For the love of dogs
By May 2015, Naidu and his friends had established ‘Motopaws,’ an animal welfare NGO dedicated to dogs, particularly strays. As the months passed, demand for these collars had also picked up, but Naidu and his friends didn’t have any funding.
Searching for solutions, Naidu’s father advised him to write a letter to noted industrialist Ratan Tata, who famously loves dogs.
So, Naidu wrote a heartfelt, handwritten letter to the industrialist and two months later, there was a reply from the big man himself. He expressed his love for the work Naidu and his friends were doing and wanted to meet him.
“I met Mr Ratan Tata for the first time at the end of 2015. My thoughts were swirling, but he put me at ease. He is a generous and empathetic person, and we connected on our shared love for people and animals. Also, he loves working with young entrepreneurs, so everything just came together,” he says.
Today, the NGO has expanded to 11 cities and three countries (India, Nepal and Malaysia) thanks to the generous funding it received from Ratan Tata. There is a Motopaws chapter in each of the 11 cities, and the volunteers go out collaring dogs every day.
A once-in-a-lifetime opportunity
In 2016, Naidu left for Cornell University to pursue his MBA. He had made this decision before the meeting, and conveyed this information to Tata, adding that he wanted to work for the Tata Trust once he returned.
As soon as he came back to India, Tata gave him a call and said ‘I have a lot of work to be done in my office. Would you like to be my assistant?’

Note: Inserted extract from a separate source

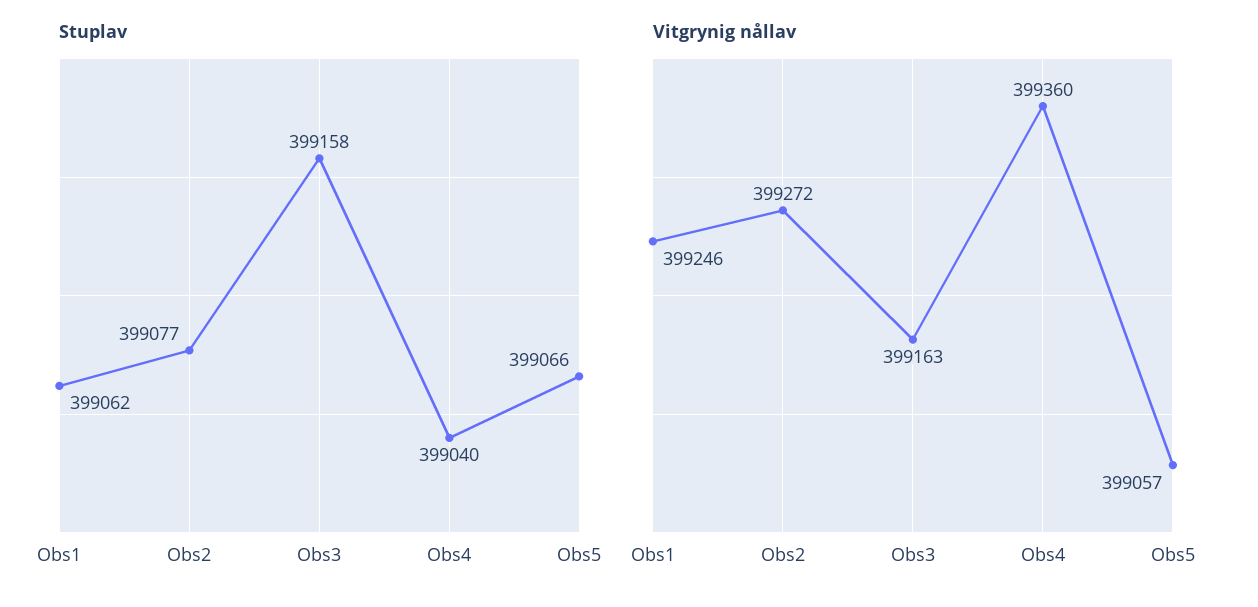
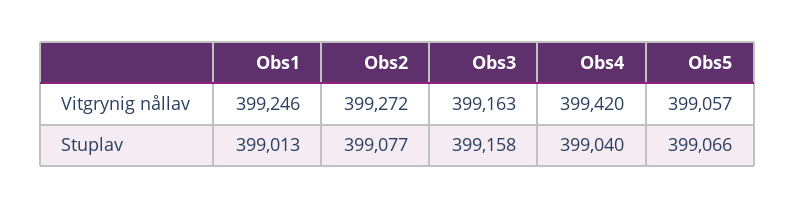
Stuplav, Obs1: 399062 -> 399013
Vitgrynig nållav, Obs4: 399360 -> 399420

“It’s been 18 months since I’ve been working for him, while also running Moto Paws. Last week, we decided to upgrade the design—we won’t use denim anymore. Instead, we will employ super light industrial fluorescent orange, which is completely water-resistant. Even the retro reflectives have been upgraded. On 1 December, we are launching a new model of the collar, which will also have a new buckling mechanism to ensure they aren’t removed easily,” he says.
The way forward
Today, Moto Paws make 1000-1500 dog collars per month but want to raise that figure. “We started this venture for altruistic reasons, and not to make money or profits. We have always given away the collars away for free, and charge the cost price, only if an NGO or an animal welfare group seeks a large order of collars. But this has only happened twice. Nonetheless, there is a growing demand, and given that there are on an average 60,000-1,00,000 lakh dogs per metro city in India, we may have to start selling them,” claims Naidu.
Going beyond collaring, Moto Paws is also collaborating with other animal rescue NGOs who are training volunteers to become rescuers themselves and understand the basics.
What began as a simple act of kindness has now morphed into a movement that is saving the lives of thousands of dogs. How wonderful is it that?